Foto oben links: Blick auf den Anstechhohldorn mit seiner ihn umgebenden grünen Dichtung, der die Platte am Kartuschenhals durchstößt und das Treibgas zum Ventil leitet.

Bilder unten: Das Einsetzen der 12g-CO2-Kartusche.

    

 

Kugelmagazin

Fotos unten: Zum Entnehmen des BB-Magazins aus dem Schacht im Griffstück drückt man den Magazinhalter ein, der sich am Griffstück hinter dem Abzug befindet.

    

Zum Laden der 18 Kugeln durch die Öffnung im Magazinkopf drückt man den federbelasteten Zuführer nach unten und rastet diesen in der Randkerbung ein (Fotos unten). Beim Ladevorgang sollte die durchgängige Ladeöffnung von der Gegenseite her mit einem Finger verschlossen werden, damit die Kugeln beim Einfüllen nicht durchfallen, sondern wie gewünscht ins Magazin gleiten.

    

    

 

    

    

 

Auf dem Schießstand

Die “Gletcher TT” ist eine sauber verarbeitete und funktionell gute CO2-Pistole. Ihre realitätsnahe Handhabung und die durchweg positiven Eigenschaften machen sie zu einer empfehlendwerten Fun-/Actionwaffe. Trotz der starren Visierung und dem recht hohen Abzugswiderstand, ergaben sich bei den Schießtests recht ansehnliche Trefferbilder (s. u.). Das “BlowBack” generiert einen deutlichen Impuls und trotz des Treibgas- Mehrverbrauch für diese Funktion, ließen sich ca. 125 Kugeln mit einer Kapsel verschießen. Es traten bei den Durchgängen keinerlei Störungen auf, die Waffe arbeitete stets zuverlässig.
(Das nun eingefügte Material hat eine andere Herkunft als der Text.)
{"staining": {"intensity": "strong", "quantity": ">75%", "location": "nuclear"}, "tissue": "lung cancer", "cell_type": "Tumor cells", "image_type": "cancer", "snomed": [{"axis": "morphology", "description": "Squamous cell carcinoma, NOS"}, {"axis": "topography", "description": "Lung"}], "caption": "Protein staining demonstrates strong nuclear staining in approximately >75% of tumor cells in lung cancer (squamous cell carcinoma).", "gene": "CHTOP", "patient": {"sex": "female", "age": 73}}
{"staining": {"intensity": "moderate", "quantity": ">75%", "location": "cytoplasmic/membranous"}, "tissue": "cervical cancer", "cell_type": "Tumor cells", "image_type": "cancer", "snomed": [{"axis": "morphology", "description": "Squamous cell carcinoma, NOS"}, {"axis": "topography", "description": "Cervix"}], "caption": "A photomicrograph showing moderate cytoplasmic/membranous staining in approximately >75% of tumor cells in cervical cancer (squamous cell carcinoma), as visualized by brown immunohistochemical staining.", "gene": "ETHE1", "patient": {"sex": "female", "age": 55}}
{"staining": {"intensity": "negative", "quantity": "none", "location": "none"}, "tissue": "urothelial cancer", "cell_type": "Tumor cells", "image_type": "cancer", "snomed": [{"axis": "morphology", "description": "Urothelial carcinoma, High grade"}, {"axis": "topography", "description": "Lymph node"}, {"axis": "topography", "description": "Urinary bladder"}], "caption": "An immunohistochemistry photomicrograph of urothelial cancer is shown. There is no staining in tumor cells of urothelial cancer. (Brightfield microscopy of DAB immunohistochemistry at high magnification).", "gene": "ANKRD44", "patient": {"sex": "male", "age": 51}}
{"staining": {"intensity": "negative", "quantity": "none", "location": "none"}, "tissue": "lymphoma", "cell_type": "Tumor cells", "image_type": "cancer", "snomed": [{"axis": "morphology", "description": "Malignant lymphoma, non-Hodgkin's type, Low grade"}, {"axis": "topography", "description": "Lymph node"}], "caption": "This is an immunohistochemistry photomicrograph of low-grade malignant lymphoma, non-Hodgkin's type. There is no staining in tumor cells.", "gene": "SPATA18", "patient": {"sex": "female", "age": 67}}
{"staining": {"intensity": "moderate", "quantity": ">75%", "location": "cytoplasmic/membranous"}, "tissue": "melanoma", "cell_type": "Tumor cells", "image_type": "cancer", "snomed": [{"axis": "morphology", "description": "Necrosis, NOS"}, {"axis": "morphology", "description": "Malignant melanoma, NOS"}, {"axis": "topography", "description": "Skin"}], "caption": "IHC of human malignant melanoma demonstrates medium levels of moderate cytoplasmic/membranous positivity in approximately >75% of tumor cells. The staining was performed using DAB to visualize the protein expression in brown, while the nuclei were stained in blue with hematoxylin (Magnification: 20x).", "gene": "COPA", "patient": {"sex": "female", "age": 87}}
Scheiben unten: 10-m-Luftpistolenscheiben 17 x 17 cm, Spiegeldurchmesser 6 cm, Schussentfernung ca. 7 m, Waffe im beidhändigen Anschlag mit aufgelegten Unterarmen mit “aufsitzendem Spiegel” gehalten, 10 Schuss.

    

    

    

Weiterführende Links:

            

 

Fazit

Die “Gletcher TT” ist eine Nachbildung der legendären Ordonnanz-Pistole “Tokarew TT-33” (Tula Tokarew Modell 1933) sowjetischer Entwicklung und Herstellung, deren Ursprung unmittelbar vor der Zeit des 2. Weltkriegs liegt. Liebhaber und Sammler legendärer Militärpistolen mit geschichtlichem Bezug können bei diesem Angebot der US-Firma “Gletcher” m. E. bedenkenlos zugreifen und erhalten für ihr Geld eine recht gelungene “Plinking”-Pistole. Sie erzeugt auf dem Schießstand viel Spaß und bereichert durchaus auch die Sammlervitrine.

Alternative: Das Modell “Crosman C-TT” stammt offensichtlich aus dem gleichen, fernöstlichen “Stall”, findet über die Firma “Crosman” aber einen anderen Vertriebsweg. Äußerlich auffälligstes Unterscheidungsmerkmal ist neben der natürlich abweichenden Beschriftung der Anstechmechanismus für die CO2-Kapsel. “Crosman” setzt hier auf eine am Griffboden überstehende Knebelschraube (Pfeil im Foto unten), die sich nachteilig auf die Optik auswirkt, aber den Vorteil bietet, dass man kein externes Werkzeug einsetzen muss und die Treib- gaskartusche zu fixieren (Fotos unten).

 

Bilder unten: Weitere CO2-Modelle der Firma “Gletcher” mit historischen, sowjetischen Vorbildern:

Die “APS”, ein Nachbau der Entwicklung des berühmten russischen Waffenkonstrukteurs Igor Jakowlewitsch Stetschkin. Es handelt sich um eine kompakte, automatische Waffe für Panzerbesatzungen, Offiziere im Kampf- einsatz, Spezialeinheiten, etc.